-------- RECORDS PROVIDED

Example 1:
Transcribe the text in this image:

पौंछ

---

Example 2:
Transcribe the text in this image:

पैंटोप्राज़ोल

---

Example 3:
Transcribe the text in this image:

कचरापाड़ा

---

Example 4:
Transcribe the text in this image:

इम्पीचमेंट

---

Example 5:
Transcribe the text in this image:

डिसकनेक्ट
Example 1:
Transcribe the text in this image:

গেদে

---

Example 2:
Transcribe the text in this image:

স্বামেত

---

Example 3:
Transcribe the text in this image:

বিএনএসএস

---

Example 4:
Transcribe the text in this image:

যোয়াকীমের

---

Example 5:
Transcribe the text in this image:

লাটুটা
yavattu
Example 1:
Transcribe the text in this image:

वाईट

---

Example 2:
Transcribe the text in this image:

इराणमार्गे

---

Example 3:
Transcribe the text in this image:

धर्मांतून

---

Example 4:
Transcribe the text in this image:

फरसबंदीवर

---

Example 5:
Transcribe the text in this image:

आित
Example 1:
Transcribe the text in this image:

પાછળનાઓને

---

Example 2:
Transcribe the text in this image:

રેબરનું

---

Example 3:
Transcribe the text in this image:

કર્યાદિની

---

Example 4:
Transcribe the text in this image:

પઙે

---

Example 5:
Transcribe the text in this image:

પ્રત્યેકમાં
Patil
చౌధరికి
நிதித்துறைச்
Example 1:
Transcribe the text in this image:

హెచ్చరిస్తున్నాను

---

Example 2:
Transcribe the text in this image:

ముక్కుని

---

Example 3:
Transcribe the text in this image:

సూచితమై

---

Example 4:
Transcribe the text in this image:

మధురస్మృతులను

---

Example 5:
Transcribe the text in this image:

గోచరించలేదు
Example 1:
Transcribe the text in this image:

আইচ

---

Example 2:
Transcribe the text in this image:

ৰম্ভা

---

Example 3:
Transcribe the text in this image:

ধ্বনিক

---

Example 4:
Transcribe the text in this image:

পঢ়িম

----------------

### WORK INSTRUCTION:
Set down each line of the data precisely as it appears above.

### RESPONSE:
Example 1:
Transcribe the text in this image:

पौंछ

---

Example 2:
Transcribe the text in this image:

पैंटोप्राज़ोल

---

Example 3:
Transcribe the text in this image:

कचरापाड़ा

---

Example 4:
Transcribe the text in this image:

इम्पीचमेंट

---

Example 5:
Transcribe the text in this image:

डिसकनेक्ट
Example 1:
Transcribe the text in this image:

গেদে

---

Example 2:
Transcribe the text in this image:

স্বামেত

---

Example 3:
Transcribe the text in this image:

বিএনএসএস

---

Example 4:
Transcribe the text in this image:

যোয়াকীমের

---

Example 5:
Transcribe the text in this image:

লাটুটা
yavattu
Example 1:
Transcribe the text in this image:

वाईट

---

Example 2:
Transcribe the text in this image:

इराणमार्गे

---

Example 3:
Transcribe the text in this image:

धर्मांतून

---

Example 4:
Transcribe the text in this image:

फरसबंदीवर

---

Example 5:
Transcribe the text in this image:

आित
Example 1:
Transcribe the text in this image:

પાછળનાઓને

---

Example 2:
Transcribe the text in this image:

રેબરનું

---

Example 3:
Transcribe the text in this image:

કર્યાદિની

---

Example 4:
Transcribe the text in this image:

પઙે

---

Example 5:
Transcribe the text in this image:

પ્રત્યેકમાં
Patil
చౌధరికి
நிதித்துறைச்
Example 1:
Transcribe the text in this image:

హెచ్చరిస్తున్నాను

---

Example 2:
Transcribe the text in this image:

ముక్కుని

---

Example 3:
Transcribe the text in this image:

సూచితమై

---

Example 4:
Transcribe the text in this image:

మధురస్మృతులను

---

Example 5:
Transcribe the text in this image:

గోచరించలేదు
Example 1:
Transcribe the text in this image:

আইচ

---

Example 2:
Transcribe the text in this image:

ৰম্ভা

---

Example 3:
Transcribe the text in this image:

ধ্বনিক

---

Example 4:
Transcribe the text in this image:

পঢ়িম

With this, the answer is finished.